The May 27, 2010 issue of Rolling Stone Magazine featured a small article by Jenny Eliscu about a band called Sleigh Bells. It did exactly what music journalism should; get a person excited about music. With only a little more than half a page, Eliscu managed to convince me to hop onto to iTunes to give Sleigh Bells a listen, and once I was there, it took under two minutes for me to click on the “buy album” button. Good journalists have the ability to find the story within the facts that will help readers care about what is going on. The same thing holds true in music journalism. Here are the facts: the Sleigh Bells are a two person band from Brooklyn that have a guitarist (Derek Miller), a vocalist (Alexis Krauss), and an iPod.

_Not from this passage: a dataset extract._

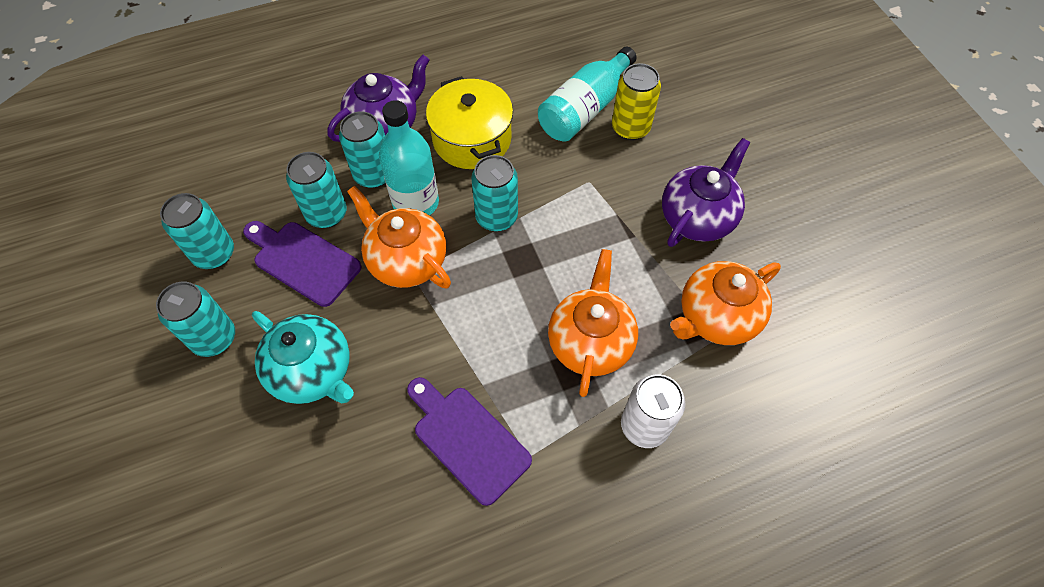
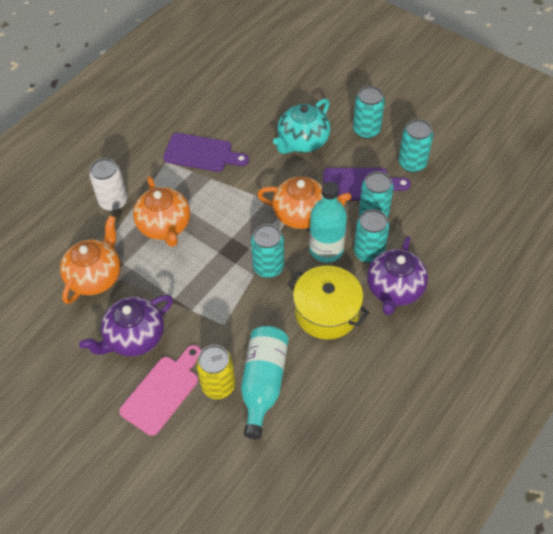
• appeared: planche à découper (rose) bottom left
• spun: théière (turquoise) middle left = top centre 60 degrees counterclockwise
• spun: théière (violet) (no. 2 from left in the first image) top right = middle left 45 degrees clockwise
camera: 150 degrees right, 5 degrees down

From those facts we hear the story of a guitarist who continually fought with his cheap hardware that left his sounds unsatisfying. Out of frustration he kept turning up the master for his recordings and the sounds became harsher and harsher, until it became the sound for Sleigh Bells. We hear about a female vocalist who until recently was a fourth-grade teacher and has now transformed into a dynamic on stage presence despite still being reserved in her day-to-day life. Then we hear how artist M.I.A., of “Paper Planes” fame, fell in love with the group. “When Lil’ Wayne said he was making a rock record, I wanted it to sound like what Sleigh Bells sound like. They’ve got the beats and the 808s of hip-hop, and a hard-core, Slayer-type thing.”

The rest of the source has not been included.